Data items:
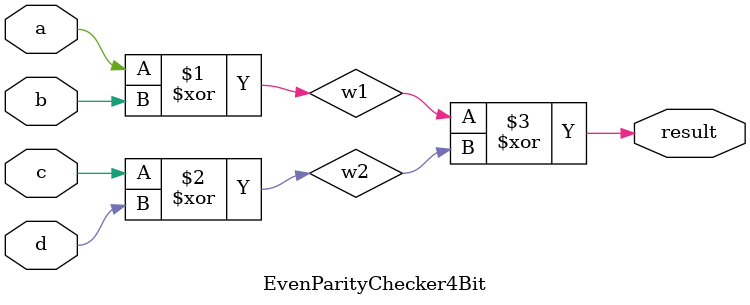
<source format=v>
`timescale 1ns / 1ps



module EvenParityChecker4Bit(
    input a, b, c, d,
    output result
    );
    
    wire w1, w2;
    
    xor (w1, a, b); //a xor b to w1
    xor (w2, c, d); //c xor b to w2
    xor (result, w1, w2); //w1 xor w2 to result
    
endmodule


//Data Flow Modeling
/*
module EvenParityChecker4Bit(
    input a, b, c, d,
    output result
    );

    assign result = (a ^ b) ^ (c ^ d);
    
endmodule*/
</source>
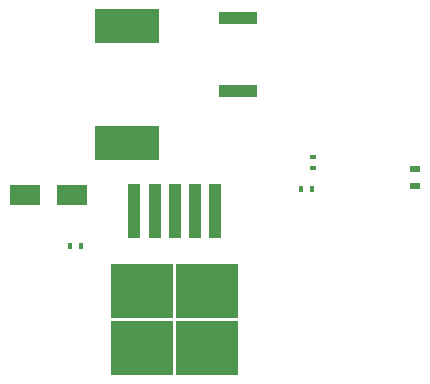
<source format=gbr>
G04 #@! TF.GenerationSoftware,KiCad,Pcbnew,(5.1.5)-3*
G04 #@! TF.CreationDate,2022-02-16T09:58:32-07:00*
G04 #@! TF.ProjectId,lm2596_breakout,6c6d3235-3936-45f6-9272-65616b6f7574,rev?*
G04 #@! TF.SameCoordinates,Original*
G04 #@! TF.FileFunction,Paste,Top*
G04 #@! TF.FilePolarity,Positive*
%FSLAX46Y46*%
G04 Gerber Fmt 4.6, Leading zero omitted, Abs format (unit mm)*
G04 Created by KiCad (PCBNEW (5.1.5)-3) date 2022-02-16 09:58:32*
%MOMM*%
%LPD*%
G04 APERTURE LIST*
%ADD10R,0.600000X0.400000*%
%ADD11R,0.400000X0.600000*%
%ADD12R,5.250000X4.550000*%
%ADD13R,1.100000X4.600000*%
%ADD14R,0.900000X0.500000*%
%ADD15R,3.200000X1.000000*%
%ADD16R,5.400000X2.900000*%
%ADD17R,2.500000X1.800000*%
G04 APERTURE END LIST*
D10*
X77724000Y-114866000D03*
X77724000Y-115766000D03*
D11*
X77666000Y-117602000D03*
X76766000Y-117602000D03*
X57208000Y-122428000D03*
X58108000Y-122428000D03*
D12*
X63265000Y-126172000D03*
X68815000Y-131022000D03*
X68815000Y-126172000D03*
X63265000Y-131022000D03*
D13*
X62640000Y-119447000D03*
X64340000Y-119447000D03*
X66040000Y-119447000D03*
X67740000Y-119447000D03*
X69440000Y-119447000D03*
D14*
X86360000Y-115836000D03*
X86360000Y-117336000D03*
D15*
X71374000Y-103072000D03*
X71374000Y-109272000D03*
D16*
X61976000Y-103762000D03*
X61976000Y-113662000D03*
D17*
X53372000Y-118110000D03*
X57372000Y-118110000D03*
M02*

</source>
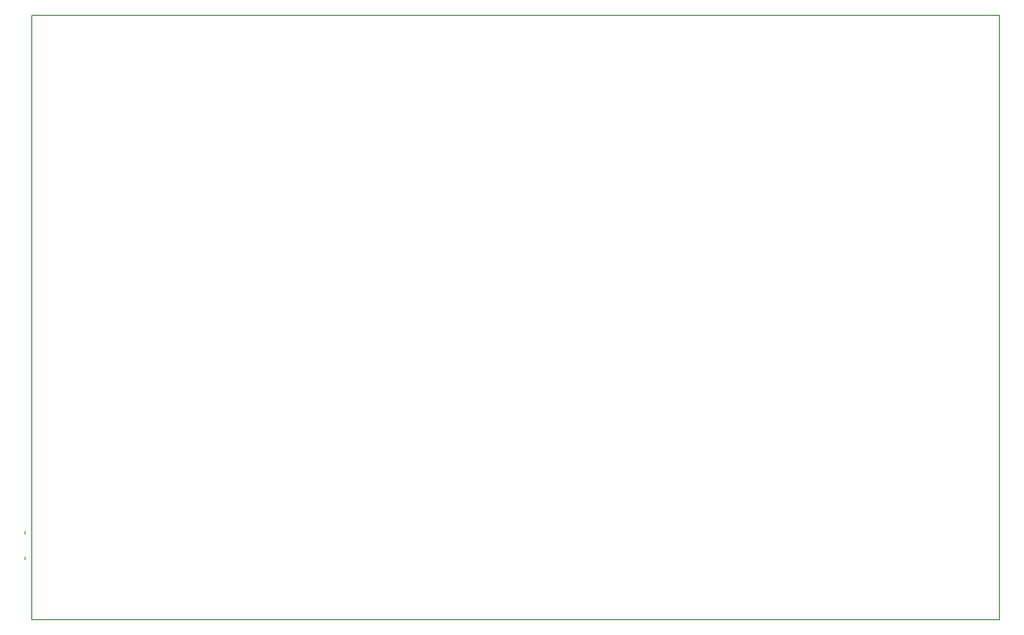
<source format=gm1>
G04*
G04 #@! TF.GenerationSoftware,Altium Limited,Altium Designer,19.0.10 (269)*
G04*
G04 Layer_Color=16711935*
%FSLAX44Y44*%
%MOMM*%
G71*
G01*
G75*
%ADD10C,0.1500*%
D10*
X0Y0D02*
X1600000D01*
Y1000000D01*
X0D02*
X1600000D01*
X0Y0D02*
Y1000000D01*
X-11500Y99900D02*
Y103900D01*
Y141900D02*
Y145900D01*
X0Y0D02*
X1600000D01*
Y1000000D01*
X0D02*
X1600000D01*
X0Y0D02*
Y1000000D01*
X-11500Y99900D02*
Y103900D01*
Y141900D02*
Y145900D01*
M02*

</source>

--- Your instructions ---
Working through the records, copy each line in which the word "GenerationSoftware" appears.

--- Output below ---
G04 #@! TF.GenerationSoftware,KiCad,Pcbnew,(5.1.5)-3*
G04 #@! TF.GenerationSoftware,Altium Limited,Altium Designer,19.0.10 (269)*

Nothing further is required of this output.